With package version 5.6.3, we added the ability to enable n-gram data sets in the grammar engine to detect errors with words that are often confused, like their and there. The n-gram data sets are available for the group of English dialects, German, French, Spanish, and Dutch languages.
Due to a considerable increase in minimal hardware requirements and a moderate increase in quality, n-grams are not included by default in the standard packages. However, if you still prefer to make use of this option, this guide will help you to setup n-grams for your on-premises installation.
|
Contact our support team to get the links to download the latest n-gram data sets for required language(s).
The n-gram data sets are huge and may take from 2.4-14.3GB of SSD depending on the chosen language or their combination. Make sure you have a SSD that fits the space requirements and has at least 10% free space left. |
Details about file sizes by languages are represented in the table below.

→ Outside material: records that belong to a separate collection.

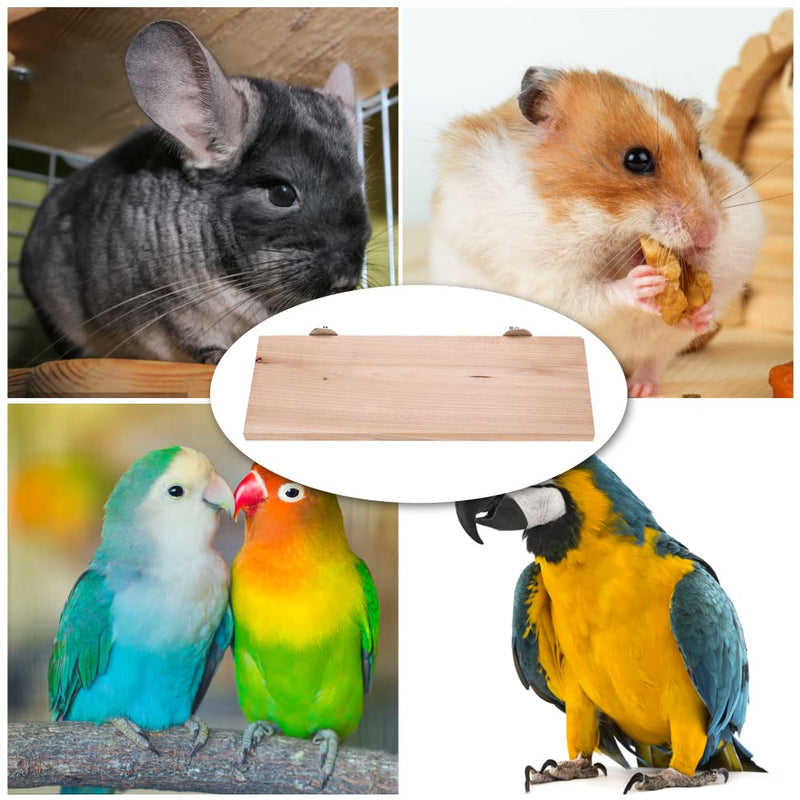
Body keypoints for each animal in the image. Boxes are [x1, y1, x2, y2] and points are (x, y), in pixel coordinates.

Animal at [21, 20, 370, 364]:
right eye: (282, 193)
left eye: (360, 184)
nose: (345, 279)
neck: (244, 286)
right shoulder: (168, 302)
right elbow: (192, 337)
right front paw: (218, 355)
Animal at [430, 68, 765, 397]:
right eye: (637, 159)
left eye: (699, 154)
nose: (711, 234)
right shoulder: (545, 279)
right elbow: (593, 294)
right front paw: (643, 283)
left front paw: (702, 312)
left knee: (654, 360)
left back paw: (643, 389)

Language | Zipped size, GB | Unzipped size, GB |
---|---|---|
English | 8.75 | 14.3 |
German | 1.58 | 3.06 |
Spanish | 1.68 | 3.03 |
French | 1.78 | 3.17 |
Dutch | 1.2 | 2.4 |
It is recommended to stop AppServer before making any changes to the AppServerX.xml file.
The default path to the AppServerX.xml file: <WebSpellChecker_Installation_Path>/AppServer/AppServerX.xml |
<!-- Path to n-gram data sets. Can be used to improve grammar quality. --> <!-- <PathToNgramData></PathToNgramData>--> |
<PathToNgramData>your_path_to_ngrams</PathToNgramData> |
For example, the path for Windows: <PathToNgramData>C:/Program Files/WebSpellChecker/AppServer/NgramData/</PathToNgramData> The path for Linux: <PathToNgramData>/opt/WSC/AppServer/NgramData/</PathToNgramData> |
<EnableNgramData>true</EnableNgramData> |
This is an example of the EnableNgramData parameter enabled for American English. You can find the list of language short code (used as Language Id) with the approprialte language in the Default Language guide.

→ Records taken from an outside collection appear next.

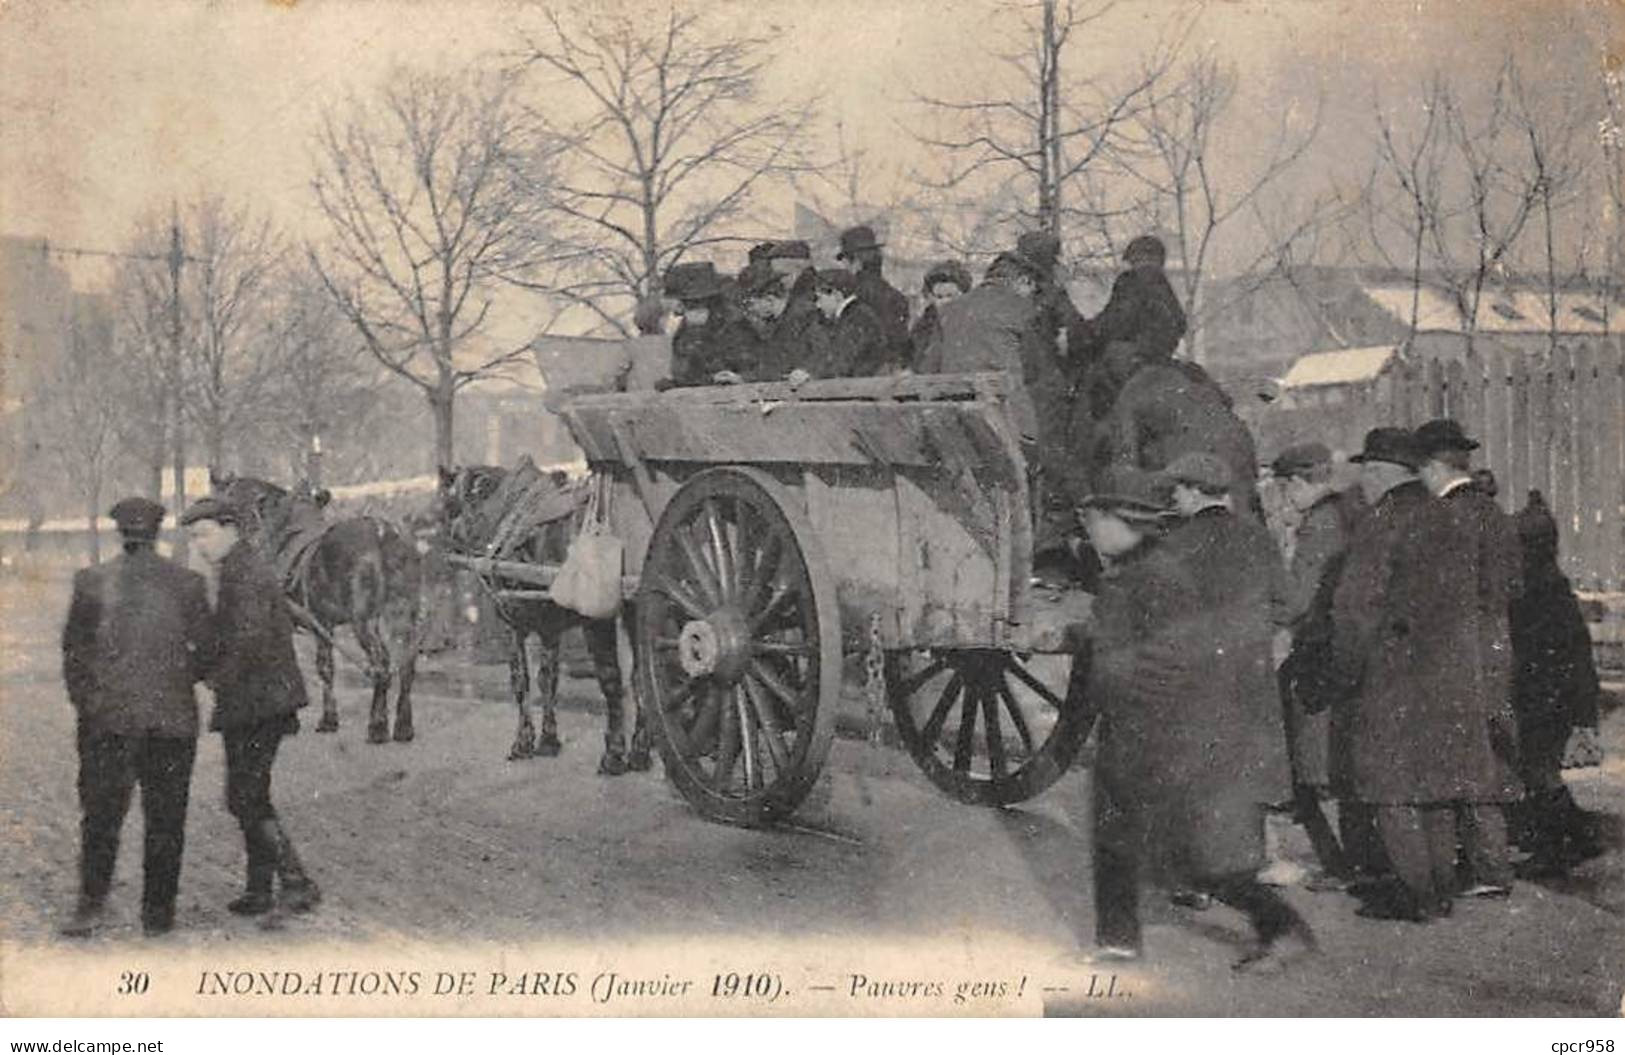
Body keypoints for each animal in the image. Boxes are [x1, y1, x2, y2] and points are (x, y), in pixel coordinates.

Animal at [209, 468, 422, 741]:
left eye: (230, 493)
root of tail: (383, 534)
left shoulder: (314, 623)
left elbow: (316, 668)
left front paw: (321, 719)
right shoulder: (323, 624)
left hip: (363, 621)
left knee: (381, 664)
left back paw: (377, 725)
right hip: (402, 613)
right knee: (406, 663)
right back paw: (403, 726)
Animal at [445, 461, 653, 773]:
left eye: (453, 502)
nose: (450, 535)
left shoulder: (511, 623)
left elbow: (521, 681)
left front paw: (522, 742)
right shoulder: (549, 629)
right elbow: (548, 680)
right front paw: (548, 740)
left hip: (598, 616)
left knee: (612, 679)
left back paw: (614, 754)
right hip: (633, 610)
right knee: (639, 676)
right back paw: (640, 751)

<Language Id="en_US"> <Alias>en</Alias> <Alias>am</Alias> <GrammarCheckProviderOptions>en-US</GrammarCheckProviderOptions> <EnableNgramData>true</EnableNgramData> <ThesaurusEnabled>true</ThesaurusEnabled> <SpellEngineOptions> <Locale>am</Locale> <SpellCheckProvider>ssce</SpellCheckProvider> <Dictionary FullPath="ssceam2.clx"> <ForSuggest>no</ForSuggest> </Dictionary> <Dictionary FullPath="ssceam2s.clx"> <ForSuggest>yes</ForSuggest> </Dictionary> <Dictionary FullPath="sscema2.clx"/> <Dictionary FullPath="keywords.clx"/> <Dictionary FullPath="ssceam.tlx"/> </SpellEngineOptions> </Language> |
As soon as you made the nesessary actions to enable n-gram data sets in AppServerX.xml, start AppServer for the changes to take effect.